But basketball was the passion of the Ennis household. Noticing abundant talent in the Brampton area, McIntyre began taking his teams to tournaments in the U.S. and, along the way, established relationships with prep-school coaches who started recruiting them. His program, called Bounce, eventually joined forces with another Toronto-area Amateur Athletic Union (AAU) program called CIA. They became CIA Bounce, developing players from a young age and helping them navigate the complexities of playing at U.S. prep schools and colleges.
It was as part of CIA Bounce that Ennis teamed with the sensation Wiggins. Ennis ran the floor with a unique maturity, finding Wiggins in space for explosive scoring. Their team played in top AAU events against the best American teens, including the final of the 2012 Nike EYBL and Peach Jam, where they fell one point shy of becoming the first Canadian team to win it.
“He’s a tremendous, tremendous basketball player,” Wiggins said. “He’s always in control of the game. And I knew he was going to have a good year. Because people always saw me, they never really noticed him, and his ability to score, pass, create … now he’s just showing people what he can do, you know? He blew up. I knew he was going to blow up.”
Brandon was the first Ennis brother to get a scholarship, then Dylan, who today is a sophomore guard at highly ranked Villanova. All the while, Ennis watched and learned about the process.
“I remember all the calls coming for my brothers and thinking, ‘I can’t wait for schools to be calling for me,’ and it was so hard to be patient,” Ennis said. “I had been asking to go off to prep school right out of eighth grade, but my dad kept saying I wasn’t ready. When the time finally came, he said, ‘If I’m going to let you go to prep school, you’ll have to be a lot more vocal. You’re not going to know anyone, and you won’t have me or Dylan there to help you lead a team. You’ll have to step up.’”
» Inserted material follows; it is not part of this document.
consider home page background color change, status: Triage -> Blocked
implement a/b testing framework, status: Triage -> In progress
While Brandon stayed in Brampton for four years of high school, Dylan left after Grade 9 for Wings Academy in the Bronx and then Lake Forest Academy in Chicago. Tyler chose U.S. prep school too, heading to basketball powerhouse St. Benedict’s Prep, where he lived in the dorms of the all-boys Catholic school in Newark, N.J., hoping U.S. college scouts would notice him there.
“There’s a 40-foot fence around the school and there’s nothing there but books and basketball – you can’t even walk to a corner store or go to the movies, so it wasn’t easy for him,” McIntyre said. “He was there for his last two and half years of high school, and he knew it was what he needed for his basketball development and for getting exposure.”
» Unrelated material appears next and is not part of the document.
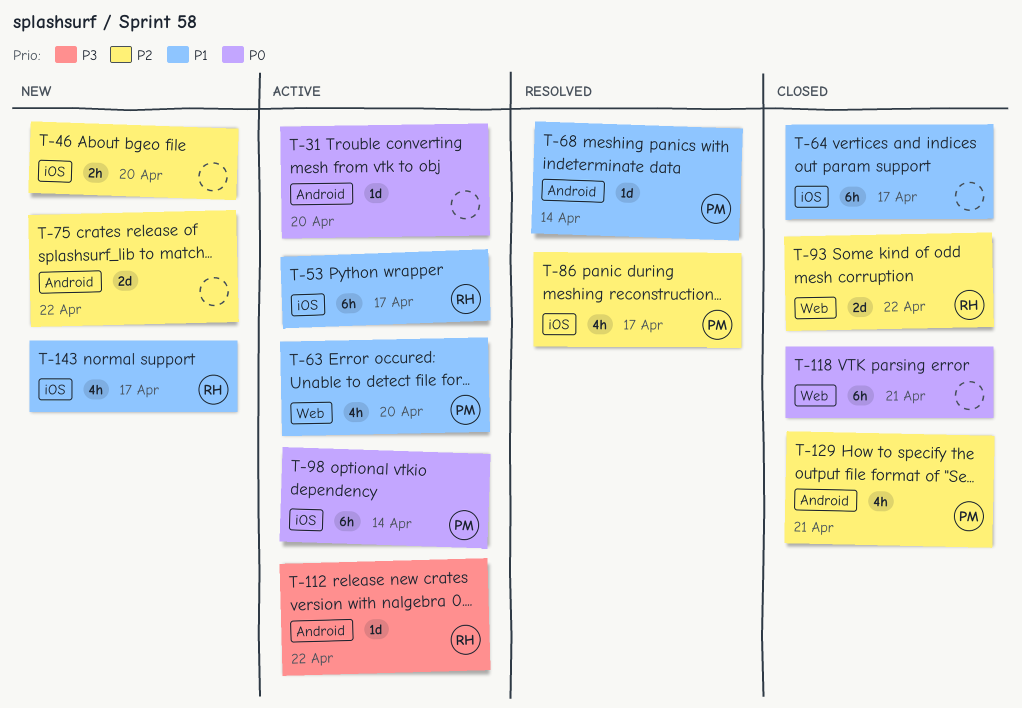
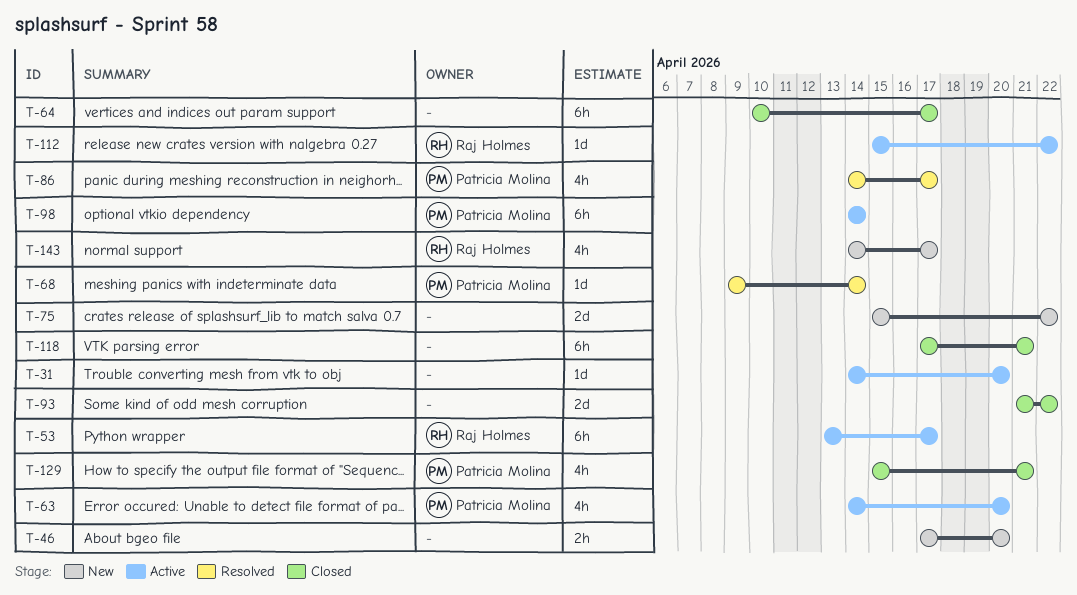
T-93, owner: Raj Holmes -> none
During his first year there, the head coach left the job and several of his teammates transferred. He wanted out too. When new coach Mark Taylor took over, his first priority was convincing Ennis to stay by promising to build a new team around him.
They enlisted several new players, including a couple of other Canadians Ennis suggested. Ennis watched over the newcomers in the dorms and they pulled together as a group of kids all playing for individual college scholarships. Taylor had coached the likes of NBA stars Jay Williams and Andrew Bynum as high schoolers and said Ennis was “as good as anyone I’ve ever had at the high school level.”
“I saw a kid steal the ball from Tyler once in a game, and then he clapped in Tyler’s face,” Taylor said. “Tyler didn’t say a word or change his expression at all, but he went down and scored 11 points in about 30 seconds.”
The day Ennis was inexplicably left off the McDonald’s All-American list of top high-school players during his senior season, teammates told Taylor not to bother with a pre-game speech for their game that night because that news was motivation enough. They predicted a huge game for Ennis, and he delivered with a 54-point night.